Il consulente tecnico P. ha affermato che le lesioni riportate dal L.G. – che è stato condannato irrevocabilmente per resistenza a pubblico ufficiale e per lesioni volontarie in danno del D.F. – non erano compatibili con la versione dei fatti da lui resa.

A fronte di tali risultanze, non può essere censurata la valutazione discrezionale della Corte di appello di respingere la richiesta di rinnovazione della istruzione dibattimentale.

Appare infine non rivestire alcun rilievo, nè giuridico nè in punto di valutazione discrezionale della Corte territoriale sulla determinazione del trattamento sanzionatorio, il fatto che il pubblico ministero avesse chiesto la irrogazione di una pena in misura inferiore a quanto poi ritenuta adeguata al caso di specie dai giudici di appello, che peraltro hanno mitigato quella determinata dal primo giudice.
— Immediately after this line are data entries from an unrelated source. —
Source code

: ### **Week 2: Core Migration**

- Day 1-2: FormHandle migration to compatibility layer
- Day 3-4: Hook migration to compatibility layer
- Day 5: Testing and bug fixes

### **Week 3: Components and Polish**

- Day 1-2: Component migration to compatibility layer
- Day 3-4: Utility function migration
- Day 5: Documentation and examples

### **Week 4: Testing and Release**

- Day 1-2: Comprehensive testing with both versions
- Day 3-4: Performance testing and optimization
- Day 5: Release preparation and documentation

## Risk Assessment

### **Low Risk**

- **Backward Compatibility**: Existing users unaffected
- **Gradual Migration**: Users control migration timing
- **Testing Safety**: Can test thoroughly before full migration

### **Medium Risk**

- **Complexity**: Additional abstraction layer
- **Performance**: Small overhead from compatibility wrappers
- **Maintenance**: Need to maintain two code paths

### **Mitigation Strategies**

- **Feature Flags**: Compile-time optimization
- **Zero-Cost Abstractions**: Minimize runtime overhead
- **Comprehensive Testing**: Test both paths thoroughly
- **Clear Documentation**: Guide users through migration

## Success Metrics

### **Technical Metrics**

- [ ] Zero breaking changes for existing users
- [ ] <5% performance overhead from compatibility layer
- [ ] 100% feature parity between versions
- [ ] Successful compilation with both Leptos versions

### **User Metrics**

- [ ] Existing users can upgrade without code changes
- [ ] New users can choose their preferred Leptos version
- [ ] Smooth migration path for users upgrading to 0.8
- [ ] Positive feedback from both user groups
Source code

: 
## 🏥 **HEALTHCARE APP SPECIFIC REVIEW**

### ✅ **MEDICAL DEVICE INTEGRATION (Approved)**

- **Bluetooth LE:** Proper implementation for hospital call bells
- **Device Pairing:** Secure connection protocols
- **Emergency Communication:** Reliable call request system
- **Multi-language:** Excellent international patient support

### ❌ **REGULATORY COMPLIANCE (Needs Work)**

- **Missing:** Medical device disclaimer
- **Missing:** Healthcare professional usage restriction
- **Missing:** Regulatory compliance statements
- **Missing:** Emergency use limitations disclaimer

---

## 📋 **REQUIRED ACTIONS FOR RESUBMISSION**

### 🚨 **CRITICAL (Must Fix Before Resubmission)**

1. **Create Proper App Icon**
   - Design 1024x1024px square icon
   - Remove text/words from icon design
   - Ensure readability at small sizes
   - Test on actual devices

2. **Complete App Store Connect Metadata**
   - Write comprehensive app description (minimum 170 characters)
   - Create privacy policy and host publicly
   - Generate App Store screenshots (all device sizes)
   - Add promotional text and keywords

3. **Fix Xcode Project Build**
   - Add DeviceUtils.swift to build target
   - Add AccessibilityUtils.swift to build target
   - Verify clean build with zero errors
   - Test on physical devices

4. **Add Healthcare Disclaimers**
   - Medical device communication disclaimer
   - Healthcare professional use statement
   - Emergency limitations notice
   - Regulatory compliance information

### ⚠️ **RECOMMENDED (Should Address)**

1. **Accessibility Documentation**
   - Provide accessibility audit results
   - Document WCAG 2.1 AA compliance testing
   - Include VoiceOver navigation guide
3. Alla inammissibilità del ricorso consegue ex art. 616 cod. proc. pen. la condanna del ricorrente al pagamento delle spese processuali e di una somma in favore della cassa delle ammende che, in relazione alle questioni dedotte, si stima equo determinare in Euro mille.
P.Q.M.

Dichiara inammissibile il ricorso e condanna il ricorrente al pagamento delle spese processuali e della somma di Euro mille in favore della Cassa delle ammende.

Testo non ufficiale. La sola stampa del bollettino ufficiale ha carattere legale.